The HOME videos are named things like, Stir, Ground, Ignite, Nurture and Dig. This morning, I stretched and breathed my way through Day 23: Focus. I fell over twice. The second time, the impact was loud enough to bring my eleven year old upstairs.

“Mom, are you alright?”

“I’m fine! I just can’t get Garudasana to work on the right side.”

“What’s Garudasana?”

“I don’t know. Eagle pose? It’s a shape I can’t take yet.”

When she left, I closed the door behind her and locked it. If this eagle is going to fall, there will be no witnesses.
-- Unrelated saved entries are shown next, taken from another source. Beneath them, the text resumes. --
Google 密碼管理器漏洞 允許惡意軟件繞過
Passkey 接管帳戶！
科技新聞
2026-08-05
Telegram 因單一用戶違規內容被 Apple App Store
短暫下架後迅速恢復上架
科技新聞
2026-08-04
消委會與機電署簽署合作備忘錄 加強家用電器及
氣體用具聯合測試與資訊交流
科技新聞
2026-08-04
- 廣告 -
I have my yoga mat laid out on the thin strip of floor between our bed and our closet. So when I fell, I crashed into our open closet. Riley’s shoes and shirts did not escape unscathed. Even when I keep my balance, I bump into things. When Adriene asks me to stretch forward, my knuckles hit our door, when she asks me to lift my left leg and extend it while keeping my foot active, my toes graze my desk. I could practice downstairs in the living room where there is space for all the stretching and extending, but I prefer to keep my abject humiliation in tight, hidden spaces.

So I’ve made the small space part of a very big idea: I am learning to find new shapes in restricted environments! Thing is, big ideas often cover up for small fears: I cannot bear to have anyone, even my family, witness me grimace and gasp through a beginner’s flow.

After I fell, I refolded myself. This time I used my left big toe as a “kick-stand” per Adriene’s instructions for “those that need modification”. I breathed in when she told me to breathe and felt for the places where I was exerting strength. I lifted my left toe for a moment and did not fall.

It makes, perhaps, some sense that Day 23: Focus is happening on what is really Day 92. Home has always eaten up time for me. I used to think I lacked consistency, and I suppose I do. I certainly had to sleep in sixty-nine other days to stretch out this 30-day practice. But I also think my home might be stuck in some sort of wormhole. I am as surprised to be a 35 year old mother of three as a 35 year old mother of three can be.

A few days ago, I was still trying, and failing, to nurse my first child. And somehow last week, I’d celebrate my twenty-eighth birthday, just weeks after my dad died. And wasn’t it just an hour ago that I’d sworn to write my first book by the time I turned the age I am now? The age I am now is a bookless age. I could be wasting my life. Or I could be in my own complicated beginner’s flow, witnessing myself. I don’t know what shape comes next.

Maybe this is what being at-home is. Maybe the years are supposed to run into one another, with hours linking arms and minutes crossing borders. Perhaps what I learn at 35, to breathe and bend, is something that can benefit me at 24. Certainly, the shapes I’m assuming now help me understand the shapes I twisted into then.

I think I’ll wake up and do Day 24: Uplift tomorrow. I know what I went through over the past few years and that past-Meg can use all the help she can get. Not such a bad thing for future-Meg, either. I imagine in two weeks, 53 year old me will be happy she can hold an Eagle Pose.